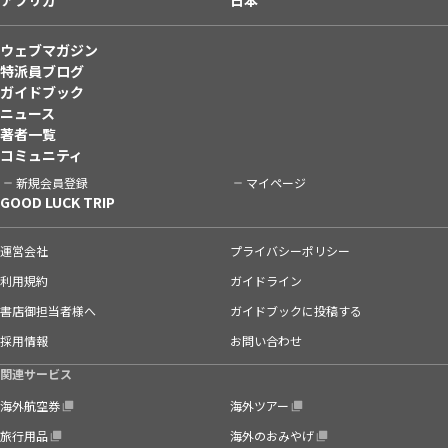
ウェブマガジン
特派員ブログ
ガイドブック
ニュース
著者一覧
コミュニティ
新規会員登録
マイページ
GOOD LUCK TRIP
運営会社
プライバシーポリシー
利用規約
ガイドライン
書店御担当者様へ
ガイドブックに投稿する
採用情報
お問い合わせ
関連サービス
海外航空券
海外ツアー
旅行用品
海外のおみやげ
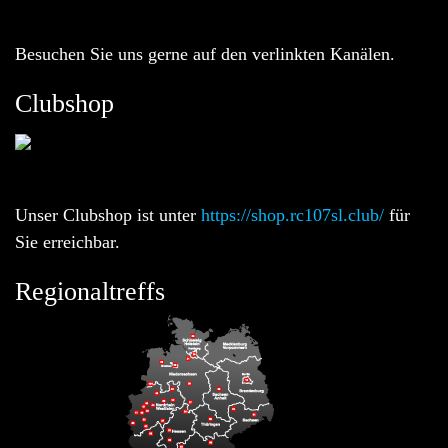
Besuchen Sie uns gerne auf den verlinkten Kanälen.
Clubshop
Unser Clubshop ist unter
https://shop.rc107sl.club/
für
Sie erreichbar.
Regionaltreffs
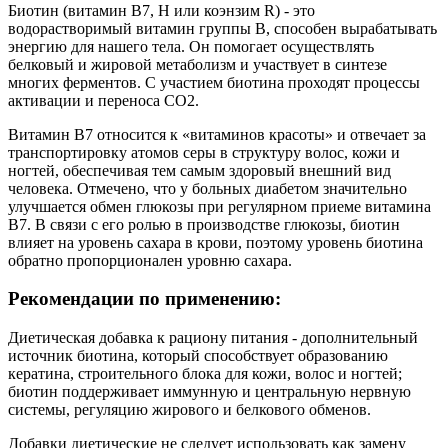
Биотин (витамин В7, Н или коэнзим R) - это
водорастворимый витамин группы В, способен вырабатывать
энергию для нашего тела. Он помогает осуществлять
белковый и жировой метаболизм и участвует в синтезе
многих ферментов. С участием биотина проходят процессы
активации и переноса CO2.
Витамин В7 относится к «витаминов красоты» и отвечает за
транспортировку атомов серы в структуру волос, кожи и
ногтей, обеспечивая тем самым здоровый внешний вид
человека. Отмечено, что у больных диабетом значительно
улучшается обмен глюкозы при регулярном приеме витамина
В7. В связи с его ролью в производстве глюкозы, биотин
влияет на уровень сахара в крови, поэтому уровень биотина
обратно пропорционален уровню сахара.
Рекомендации по применению:
Диетическая добавка к рациону питания - дополнительный
источник биотина, который способствует образованию
кератина, строительного блока для кожи, волос и ногтей;
биотин поддерживает иммунную и центральную нервную
системы, регуляцию жирового и белкового обменов.
Добавки диетические не следует использовать как замену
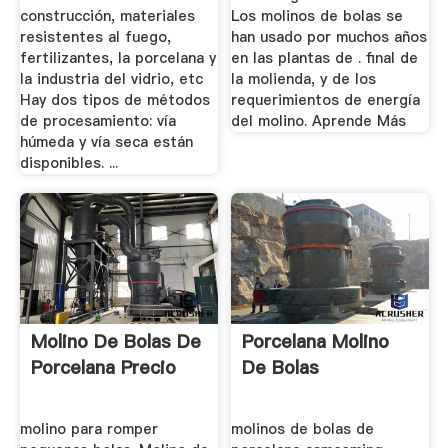
construcción, materiales
Los molinos de bolas se
resistentes al fuego,
han usado por muchos años
fertilizantes, la porcelana y
en las plantas de . final de
la industria del vidrio, etc
la molienda, y de los
Hay dos tipos de métodos
requerimientos de energía
de procesamiento: vía
del molino. Aprende Más
húmeda y vía seca están
disponibles. ...
Molino De Bolas De
Porcelana Molino
Porcelana Precio
De Bolas
molino para romper
molinos de bolas de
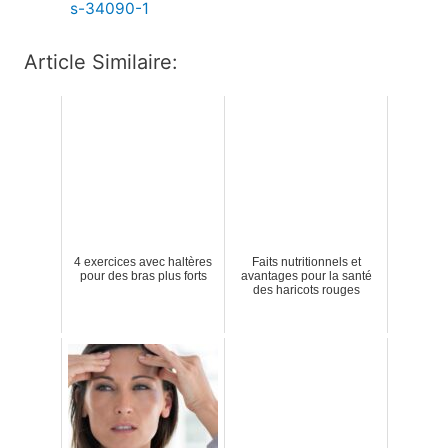
s-34090-1
Article Similaire:
4 exercices avec haltères
Faits nutritionnels et
pour des bras plus forts
avantages pour la santé
des haricots rouges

======

### [EXERCISE AIM]
Apart from the pictures, every line above must be printed exactly.

### [RESULT OF THIS TASK]
ウェブマガジン
特派員ブログ
ガイドブック
ニュース
著者一覧
コミュニティ
新規会員登録
マイページ
GOOD LUCK TRIP
運営会社
プライバシーポリシー
利用規約
ガイドライン
書店御担当者様へ
ガイドブックに投稿する
採用情報
お問い合わせ
関連サービス
海外航空券
海外ツアー
旅行用品
海外のおみやげ
Besuchen Sie uns gerne auf den verlinkten Kanälen.
Clubshop
Unser Clubshop ist unter
https://shop.rc107sl.club/
für
Sie erreichbar.
Regionaltreffs
Биотин (витамин В7, Н или коэнзим R) - это
водорастворимый витамин группы В, способен вырабатывать
энергию для нашего тела. Он помогает осуществлять
белковый и жировой метаболизм и участвует в синтезе
многих ферментов. С участием биотина проходят процессы
активации и переноса CO2.
Витамин В7 относится к «витаминов красоты» и отвечает за
транспортировку атомов серы в структуру волос, кожи и
ногтей, обеспечивая тем самым здоровый внешний вид
человека. Отмечено, что у больных диабетом значительно
улучшается обмен глюкозы при регулярном приеме витамина
В7. В связи с его ролью в производстве глюкозы, биотин
влияет на уровень сахара в крови, поэтому уровень биотина
обратно пропорционален уровню сахара.
Рекомендации по применению:
Диетическая добавка к рациону питания - дополнительный
источник биотина, который способствует образованию
кератина, строительного блока для кожи, волос и ногтей;
биотин поддерживает иммунную и центральную нервную
системы, регуляцию жирового и белкового обменов.
Добавки диетические не следует использовать как замену
construcción, materiales
Los molinos de bolas se
resistentes al fuego,
han usado por muchos años
fertilizantes, la porcelana y
en las plantas de . final de
la industria del vidrio, etc
la molienda, y de los
Hay dos tipos de métodos
requerimientos de energía
de procesamiento: vía
del molino. Aprende Más
húmeda y vía seca están
disponibles. ...
Molino De Bolas De
Porcelana Molino
Porcelana Precio
De Bolas
molino para romper
molinos de bolas de
s-34090-1
Article Similaire:
4 exercices avec haltères
Faits nutritionnels et
pour des bras plus forts
avantages pour la santé
des haricots rouges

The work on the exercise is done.